Do not send me reviews with a plethora of typos and grammatical mistakes. Please use a spellchecker!

Do not send me something you obviously dashed off in half an hour after skimming my paper. I spent years writing the paper, I don't think it's asking too much for you to spend an afternoon reading it carefully, and god forbid, maybe even re-reading it before you write the review!

Do please consider, and I cannot reiterate this enough, that I spent years writing and rewriting and revising, rather laboriously, the experiments, data, and text of this manuscript. It just might be too much more work for me to now throw in an additional, pointless 'control' just because you think it would make the data set more complete, or something.

Do not use this as an opportunity to inform me that another paper has come out since I submitted my paper for your review, and then ask me to address this other paper. It is irrelevant what is in that other paper since we are contemporaneous, and it is only a fluke of our current internet-based system that you can even ask such a thing! Haven't you ever heard of Heisenberg?

Do not betray that you are my competitor by asking for the tiniest, most petty changes to figures and legends (and references to your own work).

Please, have an ounce of self-respect and respect for the system. I know you won't, but I'm asking anyway. This is supposed to be an objective, disinterested review. Recuse yourself if you know I'm your competitor!

And as I've mentioned before and will mention again, please let's consider standardizing the format of scientific papers. Chemistry already does it, quite well I might add. Furthermore, let's get rid of papers altogether and go to a pure database format, where we just submit one figure with a legend and a method. Then we can blog day and night to discuss what it might all mean. What do you think about that, huh?
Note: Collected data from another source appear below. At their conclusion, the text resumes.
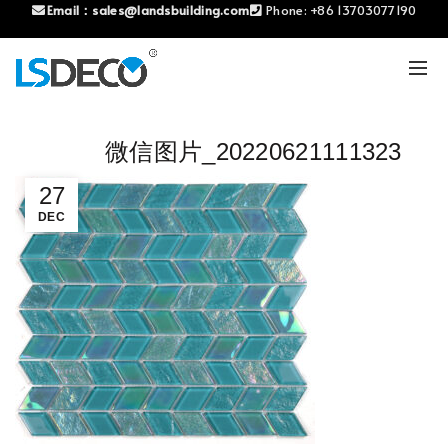
Email：
sales@landsbuilding.com
Phone:
+86 13703077190
微信图片_20220621111323
27
DEC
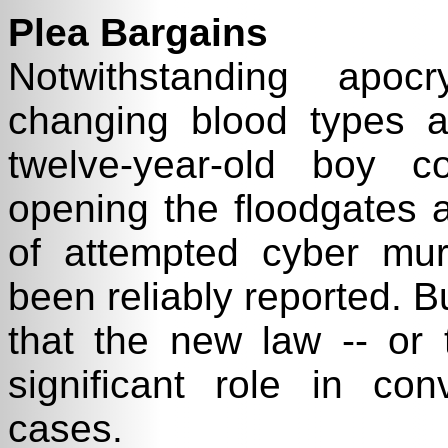
Plea Bargains
Notwithstanding apoc
changing blood types a
twelve-year-old boy c
opening the floodgates 
of attempted cyber mur
been reliably reported. B
that the new law -- or t
significant role in con
cases.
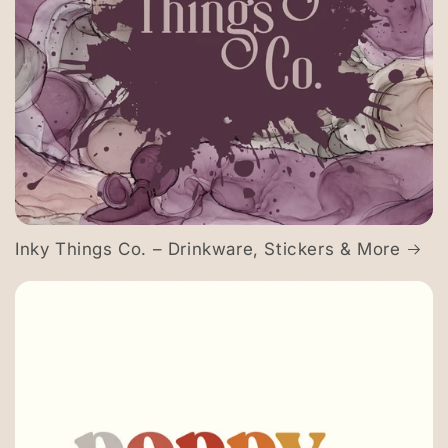
Inky Things Co. – Drinkware, Stickers & More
Finally, let's kill this ridiculous argument about whether funding a free database of research would take away from funding (research dollars). We're already spending god knows how much research money to pay for journal subscriptions and publishing fees. Why NIH has to support scientific journals, I will never understand. It's not like we make up such a huge chunk of the economy that the value of the US dollar would crash if we suddenly put all the scientific journals out of business. Would it? Seems unlikely to me.

To hell with it. I just hope that journals go the way of the dodo and I won't need the skill of writing sufficiently slimy, suck-ass rebuttal letters thanking the reviewers for their 'thoughtful' comments. It's a bunch of bullshit.